1) Childhood Obesity. The main aim of the study is to identify metabolomics signatures in obese young individuals and obesity-related metabolic alterations, such as inflammation or oxidative stress. The study involves plasma samples from 1425 children, lipidomics will be employed to identify lipid signatures associated with obesity and its-related metabolic alterations.
2) AlcoChallenge. This project looks effect of drinking on lipid metabolism in liver during early stage of fatty liver disease. The study includes 30 participants with biopsy verified liver fibrosis (15 with alcoholic and 15 non-alcoholic fatty liver disease) and 10 healthy participants where participants received ethanol instillation into their stomach. Blood samples were collected at liver vein catheter and peripheral vein catheter at three time-points, baseline, 60 minutes and 180 minutes after ethanol instillation. We will employ lipidomics to identify lipid(s) affected by ethanol instillation.
RHAPSODY (“Risk Assessment and ProgreSsiOn of DIabetes”), focused on assessing the risk of progression of pre-diabetes to overt diabetes and of rapid deterioration of type 2 diabetes (T2D). This is achieved by a multi-omics analysis of large European cohorts. The Systems Medicine group will provided metabolomics data for over 6000 patients progressing into type 2 diabetes.
The purpose of POPs is to find additional, preferably biological, measurements that can help to stratify T2D patients into smaller more homogeneous subgroups using metabolomics, in order to enhance the efficacy of treatments given to each individual patient. This is to be carried out on ~700 volunteers from Steno, blood will be sampled initially at referral and at a 1 year follow up.
Personalising Treatment of Diabetic Nephropathy. By using a multidimensional ‘omics’ approach and a deep multidimensional phenotypic characterisation, we aim to search for novel proteins, metabolites and pathways that will point to the putative new mechanisms which underlie the early renal decline related to diabetic nephropathy.
The aim of the TARGET project is to identify human genetic variation and/or gut microbiome profiles which associate with childhood obesity, weight reduction, and/or weight maintenance/gain in obese children following a tailored weight loss intervention. The Systems Medicine group has analyzed over 1200 plasma samples using lipidomics platform in TARGET.
EMIF-AD (IMI funded)
This study is a part of the European Medical Information Framework for Alzheimer’s disease (EMIF-AD). The main aim of the project is to accelerate the discovery of novel diagnostic and prognostic biomarkers of AD and to unravel the underlying pathophysiological mechanisms. To achieve this, we utilize metabolomics approach to discover a panel of blood metabolites associating with brain amyloid pathology which may arise up to two decades before the onset of dementia. Blood samples from 696 participants are available for analyses (AD type dementia n=136, mild cognitive impairment (MCI) n=276, and cognitively healthy n=284).
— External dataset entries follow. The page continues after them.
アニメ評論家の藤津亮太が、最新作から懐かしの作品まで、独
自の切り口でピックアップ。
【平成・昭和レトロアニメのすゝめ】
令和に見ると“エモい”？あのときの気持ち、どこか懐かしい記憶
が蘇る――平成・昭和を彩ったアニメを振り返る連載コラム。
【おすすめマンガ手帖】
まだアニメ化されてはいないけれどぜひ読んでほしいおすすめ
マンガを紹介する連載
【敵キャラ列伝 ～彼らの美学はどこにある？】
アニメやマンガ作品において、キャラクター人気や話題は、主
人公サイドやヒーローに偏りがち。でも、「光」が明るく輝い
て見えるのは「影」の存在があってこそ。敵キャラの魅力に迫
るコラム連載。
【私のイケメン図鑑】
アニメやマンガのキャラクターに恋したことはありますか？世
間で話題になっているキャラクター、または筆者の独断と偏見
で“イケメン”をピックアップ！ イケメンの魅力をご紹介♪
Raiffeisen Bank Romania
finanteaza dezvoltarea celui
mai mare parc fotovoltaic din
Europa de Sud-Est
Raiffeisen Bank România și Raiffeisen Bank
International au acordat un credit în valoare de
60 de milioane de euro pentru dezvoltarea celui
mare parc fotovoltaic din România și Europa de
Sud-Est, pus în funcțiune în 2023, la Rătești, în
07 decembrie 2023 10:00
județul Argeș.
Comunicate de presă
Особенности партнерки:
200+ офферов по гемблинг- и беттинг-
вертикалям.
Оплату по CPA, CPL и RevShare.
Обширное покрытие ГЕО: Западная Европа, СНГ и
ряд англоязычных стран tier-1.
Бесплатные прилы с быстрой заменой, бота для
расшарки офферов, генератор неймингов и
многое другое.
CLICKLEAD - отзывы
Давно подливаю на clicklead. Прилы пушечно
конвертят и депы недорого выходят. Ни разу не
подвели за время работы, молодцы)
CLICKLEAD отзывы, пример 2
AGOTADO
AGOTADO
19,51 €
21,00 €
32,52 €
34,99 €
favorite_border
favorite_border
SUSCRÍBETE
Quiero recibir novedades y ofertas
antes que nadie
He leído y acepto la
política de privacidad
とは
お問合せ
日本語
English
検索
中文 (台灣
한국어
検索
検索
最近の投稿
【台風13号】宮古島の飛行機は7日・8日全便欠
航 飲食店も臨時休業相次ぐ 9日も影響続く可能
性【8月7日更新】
This project (The Cognitive Aging Nutrition and Neurogenesis (CANN)) is a part of a randomized controlled trial in ‘at risk’ humans, investigating the cognitive benefits of combined ω3 flavonoid/fatty acid intervention. At SDCC, we aim to measure accurate plasma ω3 fatty acids (9 lipids) and test their association with cognitive effect of the supplement. The study will involve 615 plasma samples collected from 205 participants at three time-points; baseline, 3 months and 12 months.
Systems Medicine is also involved in the following projects:
BRIDGE, HYPOADAPT & HYPOANA, DPUK, TREM2 & LIPIDOMICS, GALAXY, TYPE 1 COMPENSATORS, ADIPOSE TISSUE METABOLIC FINGERPRINTING & MODELLING, INNODIA IMI, TIDBIT, PROFIL, MONOGENIC DIABETES, METABOLIC GPCR MEDIATED SIGNALING and NASH/NAFLD.